INFORM spoke with Stephan Regli, Vice President and Head of Maintenance at Swiss International Air Lines Ltd., about their current line maintenance operations, the opportunities and challenges they are facing and what actions they have taken to increase their competitive strength.
Can you give us a brief overview of your maintenance operations?
Our maintenance department has roughly 550 employees. Swiss itself carries out Line Maintenance and A-Checks for the entire fleet at our home bases ZRH (Zurich) and GVA (Geneva). While we have one hangar for narrow body aircraft with three bays and one hangar for long range aircraft with two bays for maintenance in ZRH, we have one hangar for short range aircraft with two bays at GVA.
Swiss operates 16 maintenance stations abroad to serve our aircraft all around the world. At these stations, we also offer line maintenance services to other airlines. We still have some shop capabilities for our Honeywell LF507-1F engines at Swiss’ former maintenance hub BSL (Basle), which power our Avro fleet, along with some mechanical and electromechanical components. Furthermore, we have a small mechanical shop producing and maintaining our ground support equipment.
What are the main challenges faced by line maintenance departments today? How does Swiss deal with them?
Switzerland is considered to be a high-cost country. Since Line Maintenance is a very man-hour driven business, labor costs are equally high. As a consequence, the reduction in costs is our focus and optimizing our processes by introducing new technologies as well as improving the workflow with the help of the Kaizen methodology is our day to day business. In order to maximize the aircraft utilization, planned maintenance is carried out whenever and wherever the plane has ground time. Even though cost saving is imperative, we do not compromise on safety or reliability.
ICAO forecasts the world aircraft fleet to more than double within the next 20 years, increasing the demand for engineers and technicians, even leading to skill shortages in certain areas. How are Swiss maintenance departments preparing for such future growth?
In Switzerland we face difficulties in this area as industrial and labor apprenticeships have become less popular among young people and their interests have shifted toward the finance and service sectors. We have been monitoring and observing this development for some time now and realized the need for action. After looking into several options, we concluded that we need to build up our own training department in order to hire and train our future B1 & B2 aircraft maintenance engineers. Therefore, we will invest about CHF 4M ($4.025M USD) in building up a training department, enabling us to hire and train up to twenty B1 apprentices per year. According to our estimation, the annual costs will be around CHF 4.2M ($4.22M USD).
Newer aircraft will send even larger amounts of valuable data to airline maintenance departments. What opportunities do you see for your maintenance department?
I see our maintenance department going from a reacting into a proactive organization.
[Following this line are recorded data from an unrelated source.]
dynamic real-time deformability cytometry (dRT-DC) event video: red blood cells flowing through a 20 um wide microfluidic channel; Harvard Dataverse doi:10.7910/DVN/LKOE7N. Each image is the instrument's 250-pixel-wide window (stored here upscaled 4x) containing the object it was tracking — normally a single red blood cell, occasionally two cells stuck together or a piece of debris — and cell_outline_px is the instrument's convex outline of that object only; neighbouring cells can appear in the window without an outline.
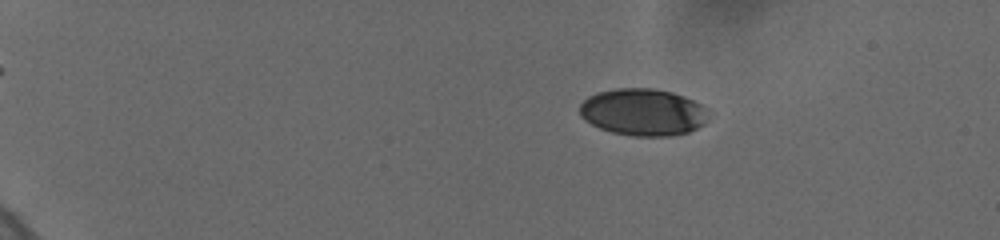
{"species": "human", "species_latin": "Homo sapiens", "temperature_condition": "cold", "stored_images_in_passage": 21, "camera_frame_rate_fps": 3000, "um_per_image_px": 0.085, "donor": {"sex": "female"}, "frame": {"image": 1, "passage_image": 3, "time_ms": 1.333, "image_size_px": [1000, 240], "cell_outline_px": [[712, 112], [708, 120], [704, 124], [688, 132], [668, 136], [632, 136], [612, 132], [600, 128], [584, 120], [580, 116], [580, 104], [588, 96], [596, 92], [616, 88], [652, 88], [672, 92], [684, 96], [708, 108]], "centroid_in_image_um": [54.68, 9.53], "position_along_channel_um": 30.3, "area_um2": 35.66}}
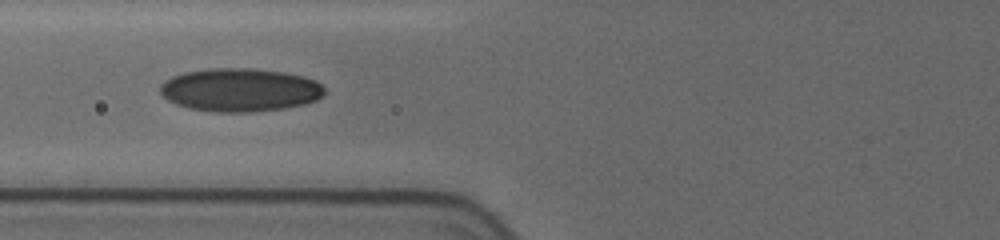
{"frame": {"image": 2, "passage_image": 13, "time_ms": 6.333, "image_size_px": [1000, 240], "cell_outline_px": [[324, 92], [316, 100], [304, 104], [284, 108], [252, 112], [216, 112], [188, 108], [176, 104], [168, 100], [160, 92], [160, 84], [164, 80], [172, 76], [184, 72], [208, 68], [252, 68], [284, 72], [304, 76], [316, 80], [324, 88]], "centroid_in_image_um": [20.37, 7.63], "position_along_channel_um": 105.4, "area_um2": 41.62}}
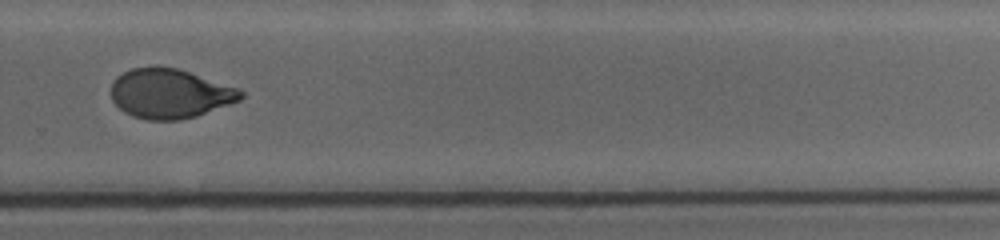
{"frame": {"image": 3, "passage_image": 21, "time_ms": 12.0, "image_size_px": [1000, 240], "cell_outline_px": [[244, 96], [240, 100], [196, 116], [180, 120], [148, 120], [132, 116], [124, 112], [112, 100], [112, 80], [116, 76], [132, 68], [152, 64], [156, 64], [180, 68], [240, 88], [244, 92]], "centroid_in_image_um": [14.44, 7.91], "position_along_channel_um": 315.4, "area_um2": 38.15}}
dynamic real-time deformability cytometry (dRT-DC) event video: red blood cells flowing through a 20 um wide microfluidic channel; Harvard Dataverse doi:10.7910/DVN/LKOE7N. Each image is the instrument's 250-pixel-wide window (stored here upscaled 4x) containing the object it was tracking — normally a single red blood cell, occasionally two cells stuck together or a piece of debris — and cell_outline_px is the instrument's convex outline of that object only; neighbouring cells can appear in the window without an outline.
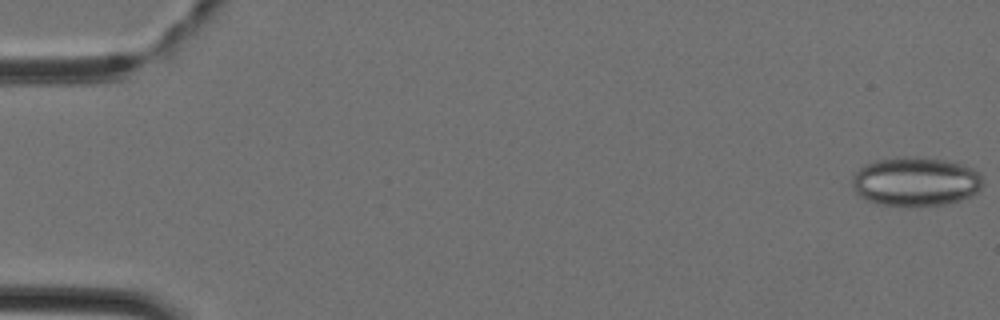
{"species": "Egyptian fruit bat (a non-hibernating species)", "species_latin": "Rousettus aegyptiacus", "temperature_condition": "cold", "stored_images_in_passage": 45, "camera_frame_rate_fps": 3000, "um_per_image_px": 0.085, "animal": {"sex": "female"}, "frame": {"image": 1, "passage_image": 1, "time_ms": 0.0, "image_size_px": [1000, 320], "cell_outline_px": [[984, 184], [972, 196], [948, 204], [912, 208], [880, 204], [868, 200], [860, 196], [856, 192], [852, 184], [852, 172], [864, 164], [876, 160], [900, 156], [916, 156], [944, 160], [960, 164], [972, 168], [980, 172]], "centroid_in_image_um": [77.81, 15.44], "position_along_channel_um": 7.2, "area_um2": 38.26}}
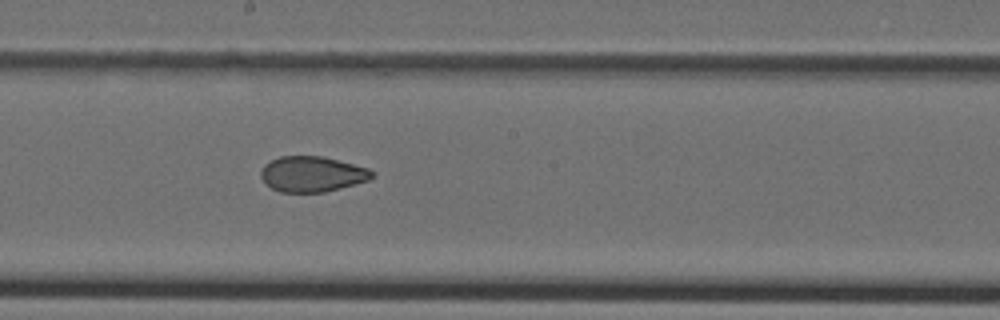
{"frame": {"image": 2, "passage_image": 25, "time_ms": 8.0, "image_size_px": [1000, 320], "cell_outline_px": [[376, 172], [368, 180], [340, 188], [324, 192], [280, 192], [264, 184], [260, 176], [260, 172], [264, 164], [280, 156], [324, 156], [368, 168]], "centroid_in_image_um": [26.5, 14.79], "position_along_channel_um": 221.7, "area_um2": 23.06}}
An organization with the goal to have more resources on the monitoring and prediction of maintenance tasks which will assist us in minimizing unscheduled and unforeseen events. This will support us in guaranteeing on-time departures and will also support the trend for shorter transit times.
In what technologies have you invested in recent years to support your maintenance operations?
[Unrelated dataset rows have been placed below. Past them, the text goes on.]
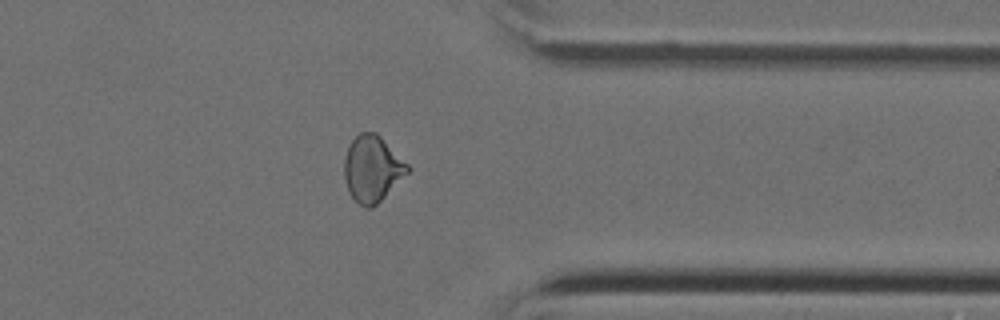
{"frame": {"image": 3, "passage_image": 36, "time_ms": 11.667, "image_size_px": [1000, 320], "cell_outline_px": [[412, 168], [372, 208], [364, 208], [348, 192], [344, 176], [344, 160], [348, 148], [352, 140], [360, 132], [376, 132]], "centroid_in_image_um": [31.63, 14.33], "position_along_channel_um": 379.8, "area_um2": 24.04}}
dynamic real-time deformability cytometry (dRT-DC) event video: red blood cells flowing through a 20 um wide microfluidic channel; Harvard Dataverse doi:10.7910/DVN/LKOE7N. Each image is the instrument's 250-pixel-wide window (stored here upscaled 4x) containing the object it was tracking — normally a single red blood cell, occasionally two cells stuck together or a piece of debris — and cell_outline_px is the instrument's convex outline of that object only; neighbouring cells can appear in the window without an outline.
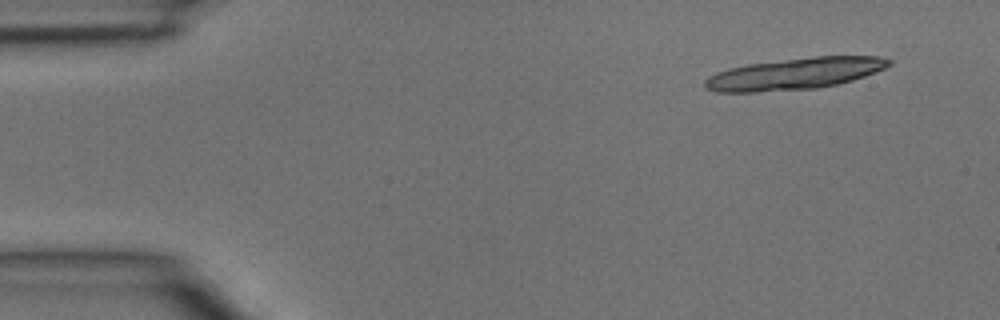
{"species": "common noctule bat (a hibernating species)", "species_latin": "Nyctalus noctula", "temperature_condition": "room temperature", "stored_images_in_passage": 3, "camera_frame_rate_fps": 3000, "um_per_image_px": 0.085, "animal": {"sex": "male", "body_mass_g": 15.6}, "frame": {"image": 1, "passage_image": 1, "time_ms": 0.0, "image_size_px": [1000, 320], "cell_outline_px": [[892, 64], [876, 72], [852, 80], [836, 84], [816, 88], [756, 92], [716, 92], [704, 88], [704, 80], [708, 76], [716, 72], [728, 68], [748, 64], [816, 56], [876, 56], [892, 60]], "centroid_in_image_um": [67.51, 6.27], "position_along_channel_um": 17.5, "area_um2": 33.76}}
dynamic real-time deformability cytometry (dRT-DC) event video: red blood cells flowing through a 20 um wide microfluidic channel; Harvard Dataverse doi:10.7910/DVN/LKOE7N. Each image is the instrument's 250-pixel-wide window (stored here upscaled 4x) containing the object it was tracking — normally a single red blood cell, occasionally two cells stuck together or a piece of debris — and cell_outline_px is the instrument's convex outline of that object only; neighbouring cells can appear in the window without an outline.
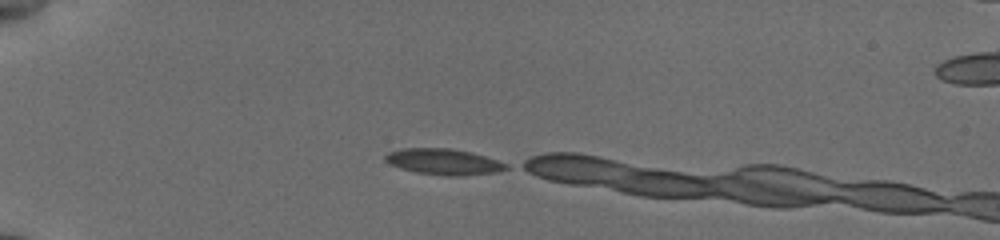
{"species": "common noctule bat (a hibernating species)", "species_latin": "Nyctalus noctula", "temperature_condition": "cold", "stored_images_in_passage": 8, "camera_frame_rate_fps": 3000, "um_per_image_px": 0.085, "animal": {"sex": "female", "body_mass_g": 19.5, "forearm_length_mm": 54.1}, "frame": {"image": 1, "passage_image": 1, "time_ms": 0.0, "image_size_px": [1000, 240], "cell_outline_px": [[508, 168], [500, 172], [460, 176], [448, 176], [416, 172], [400, 168], [388, 164], [384, 160], [384, 156], [388, 152], [404, 148], [448, 148], [472, 152], [508, 164]], "centroid_in_image_um": [37.7, 13.75], "position_along_channel_um": 47.3, "area_um2": 18.38}}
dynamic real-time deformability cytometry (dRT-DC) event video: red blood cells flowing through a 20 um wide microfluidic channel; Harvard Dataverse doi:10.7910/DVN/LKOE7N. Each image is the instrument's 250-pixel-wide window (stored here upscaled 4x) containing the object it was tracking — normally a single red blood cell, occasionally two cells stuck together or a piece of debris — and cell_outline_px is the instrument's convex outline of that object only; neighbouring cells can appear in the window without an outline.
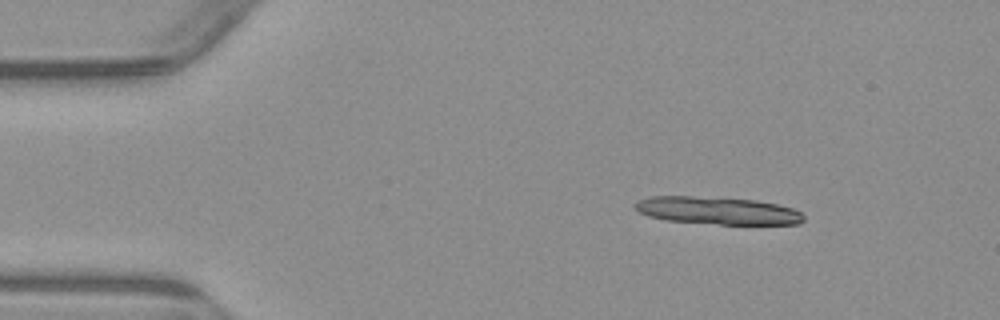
{"species": "common noctule bat (a hibernating species)", "species_latin": "Nyctalus noctula", "temperature_condition": "warm", "stored_images_in_passage": 3, "camera_frame_rate_fps": 3000, "um_per_image_px": 0.085, "animal": {"sex": "male", "body_mass_g": 23.1, "forearm_length_mm": 52.7}, "frame": {"image": 1, "passage_image": 1, "time_ms": 0.0, "image_size_px": [1000, 320], "cell_outline_px": [[804, 220], [800, 224], [720, 224], [664, 220], [648, 216], [640, 212], [632, 204], [636, 200], [652, 196], [692, 196], [756, 200], [776, 204], [792, 208], [800, 212], [804, 216]], "centroid_in_image_um": [60.96, 17.9], "position_along_channel_um": 24.0, "area_um2": 27.05}}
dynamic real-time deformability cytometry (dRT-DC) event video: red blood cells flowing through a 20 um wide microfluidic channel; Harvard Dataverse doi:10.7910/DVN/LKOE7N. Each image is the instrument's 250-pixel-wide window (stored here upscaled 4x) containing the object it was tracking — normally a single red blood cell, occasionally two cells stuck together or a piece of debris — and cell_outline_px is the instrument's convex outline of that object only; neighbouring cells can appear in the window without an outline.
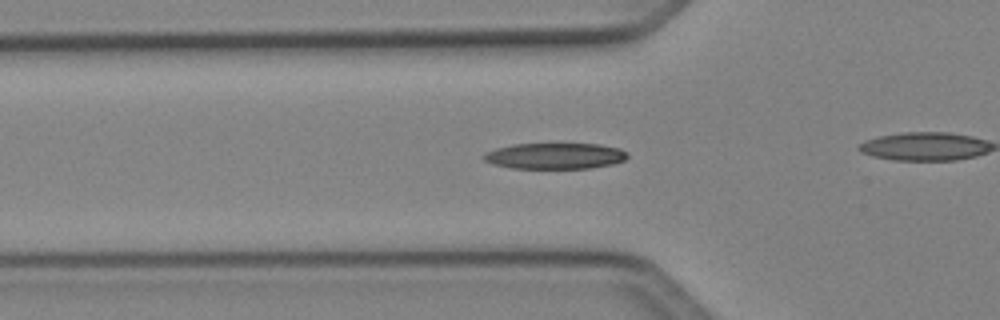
{"species": "Egyptian fruit bat (a non-hibernating species)", "species_latin": "Rousettus aegyptiacus", "temperature_condition": "cold", "stored_images_in_passage": 37, "camera_frame_rate_fps": 3000, "um_per_image_px": 0.085, "animal": {"sex": "female"}, "frame": {"image": 1, "passage_image": 14, "time_ms": 4.333, "image_size_px": [1000, 320], "cell_outline_px": [[628, 156], [624, 160], [612, 164], [588, 168], [512, 168], [492, 164], [484, 160], [480, 156], [484, 152], [496, 148], [512, 144], [600, 144], [620, 148], [628, 152]], "centroid_in_image_um": [47.14, 13.25], "position_along_channel_um": 78.7, "area_um2": 21.91}}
The key factor for process optimization is the introduction of new IT solutions. We are currently introducing electronic logbook (ELB) for the entire Swiss fleet which will reduce the paperwork massively. This is the first step in turning the Swiss Maintenance Department into a paperless maintenance organization. In order to optimize our real-time resource management, we are in the process of implementing INFORM’s Line Maintenance solution. Furthermore, other IT projects such as the use of RFID (Radio Frequency Identification) for component traceability will be implemented within the next months. However, our focus is not only on IT solutions, but on all tools being used in the maintenance of our aircraft.
How do you see the Swiss maintenance department evolving over the next decade?
SWISS Technical Division will be the European benchmark amongst airline technical divisions and leading in applying innovations. We, as part of the Technical Division, provide Swiss passengers the highest reliability and comfort by maintaining our fleet at competitive cost through optimal supplier management while adhering to supreme quality and safety standards.